Having said that, there are lots of great songs on it. "Spiritual" would be
amazing in a film score. It makes me think of someone remembering a summer
evening at dusk when they were walking by a river with a girl who's not
around anymore.
Oh yeah, the cover of the album is cool looking, too. It would make an
amzing film score...
If Warm & Cool is an unfinished-sounding "blueprint to a great
album," why do you write, "It would make an amazing film score"? Do
you just mean "Spiritual"? (I presume you don't mean that the cover
of the album would make an amazing film score....) I don't mean to
criticize; I'm just unsure what you're saying.
(By the way, "walking by a river with a girl who's not around
anymore" amuses me as a very Verlaine-esque turn of phrase: how can
you be walking with someone who's not around? I know what you meant,
but I'm a pedantic former editor, so....)
The Wonder has some of Tom's most romantic lyrics. "Pillow" is an amzing
song, I think. So is "Stalingrad", which, by the way, was the very first
Tom Verlaine solo song I ever heard. It just needed to be recorded
differently. Perhaps, more like "Tom Verlaine" or "Adventure". To me,
Tom's best recording sound came off of those two albums.
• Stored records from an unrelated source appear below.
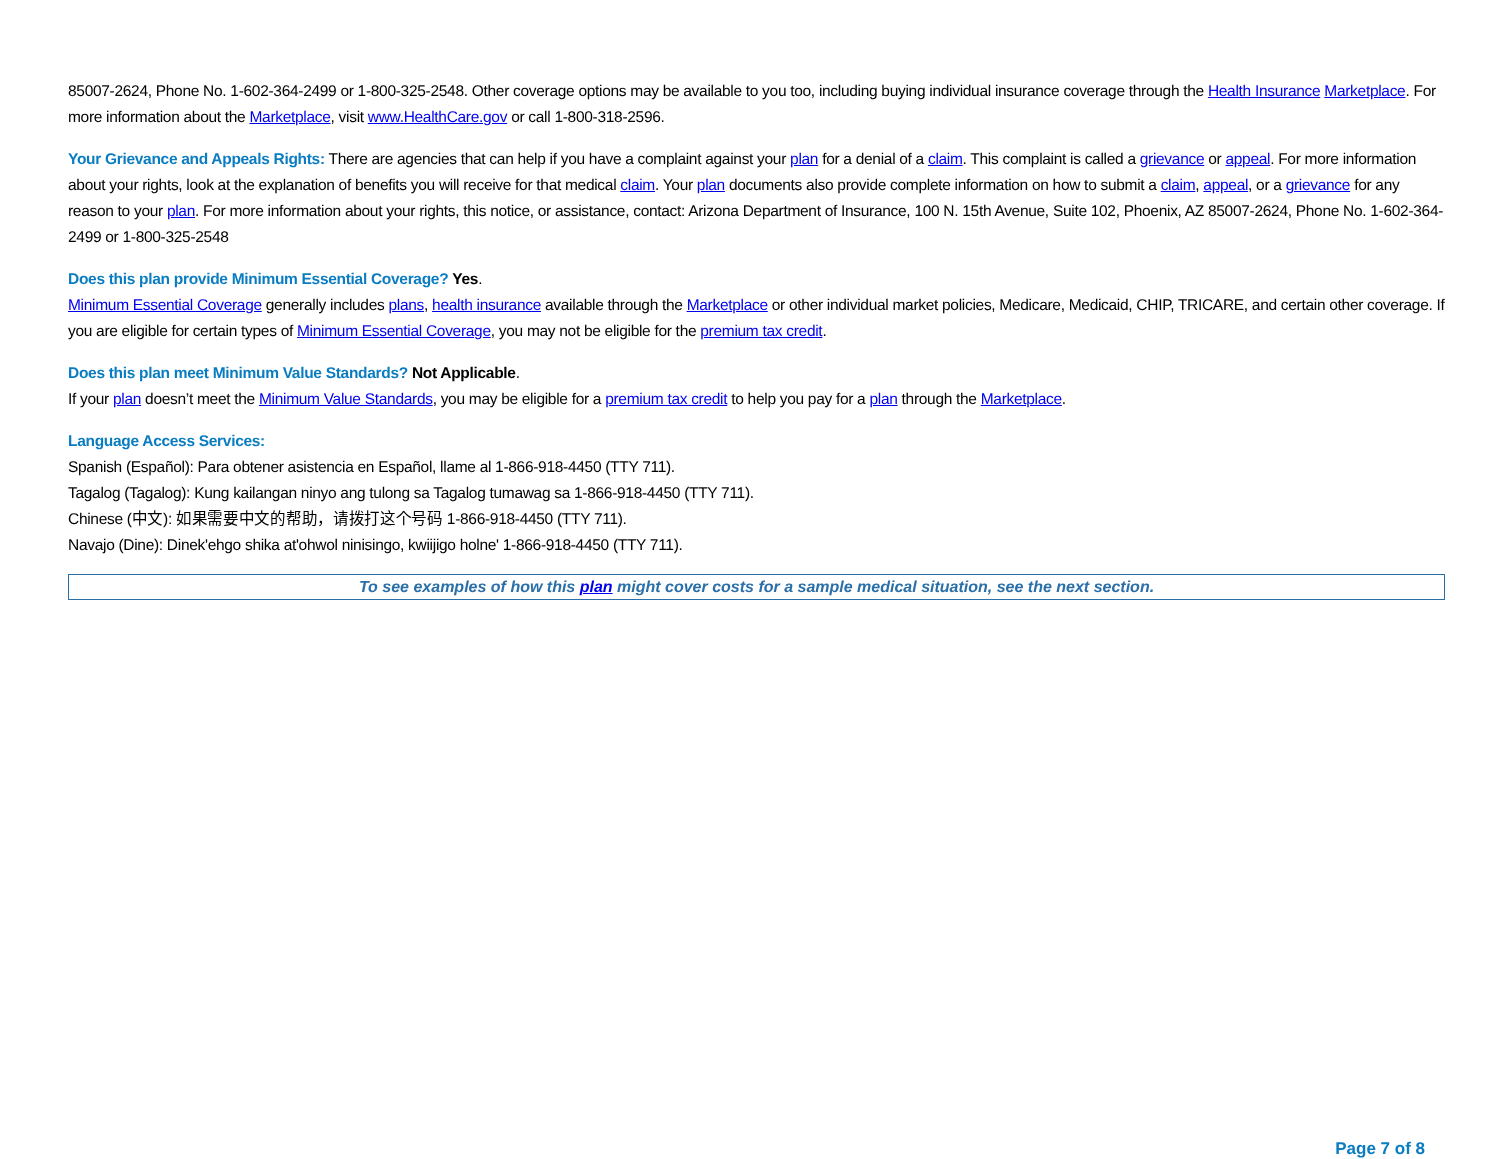85007-2624, Phone No. 1-602-364-2499 or 1-800-325-2548. Other coverage options may be available to you too, including buying individual insurance coverage through the Health Insurance Marketplace. For more information about the Marketplace, visit www.HealthCare.gov or call 1-800-318-2596.
Your Grievance and Appeals Rights: There are agencies that can help if you have a complaint against your plan for a denial of a claim. This complaint is called a grievance or appeal. For more information about your rights, look at the explanation of benefits you will receive for that medical claim. Your plan documents also provide complete information on how to submit a claim, appeal, or a grievance for any reason to your plan. For more information about your rights, this notice, or assistance, contact: Arizona Department of Insurance, 100 N. 15th Avenue, Suite 102, Phoenix, AZ 85007-2624, Phone No. 1-602-364-2499 or 1-800-325-2548
Does this plan provide Minimum Essential Coverage? Yes.
Minimum Essential Coverage generally includes plans, health insurance available through the Marketplace or other individual market policies, Medicare, Medicaid, CHIP, TRICARE, and certain other coverage. If you are eligible for certain types of Minimum Essential Coverage, you may not be eligible for the premium tax credit.
Does this plan meet Minimum Value Standards? Not Applicable.
If your plan doesn’t meet the Minimum Value Standards, you may be eligible for a premium tax credit to help you pay for a plan through the Marketplace.
Language Access Services:
Spanish (Español): Para obtener asistencia en Español, llame al 1-866-918-4450 (TTY 711).
Tagalog (Tagalog): Kung kailangan ninyo ang tulong sa Tagalog tumawag sa 1-866-918-4450 (TTY 711).
Chinese (中文): 如果需要中文的帮助，请拨打这个号码 1-866-918-4450 (TTY 711).
Navajo (Dine): Dinek'ehgo shika at'ohwol ninisingo, kwiijigo holne' 1-866-918-4450 (TTY 711).
To see examples of how this plan might cover costs for a sample medical situation, see the next section.
Page 7 of 8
The fact that Stalingrad is the first TV solo song you ever heard
reminds me of a theory of mine: I think we generally form our notion
of what an artist "sounds like" from our first encounters with his or
her music. After that, everything else is measured against that
standard or prototype. That might explain why many fans rebel against
an artist's growing and changing; the artist, of course, has no such
inner standard to stick to: he does what he always did, namely,
explore the latest musical avenue that interests him
It might also explain why your taste in TV differs from mine: your
notion of what Tom "should" sound like is based on The Wonder; mine
is based on Marquee Moon and, as far as Tom solo goes, his first,
eponymous album. (Admittedly, you said that Stalingrad was your first
Tom solo song, so I guess you'd heard Television before that.)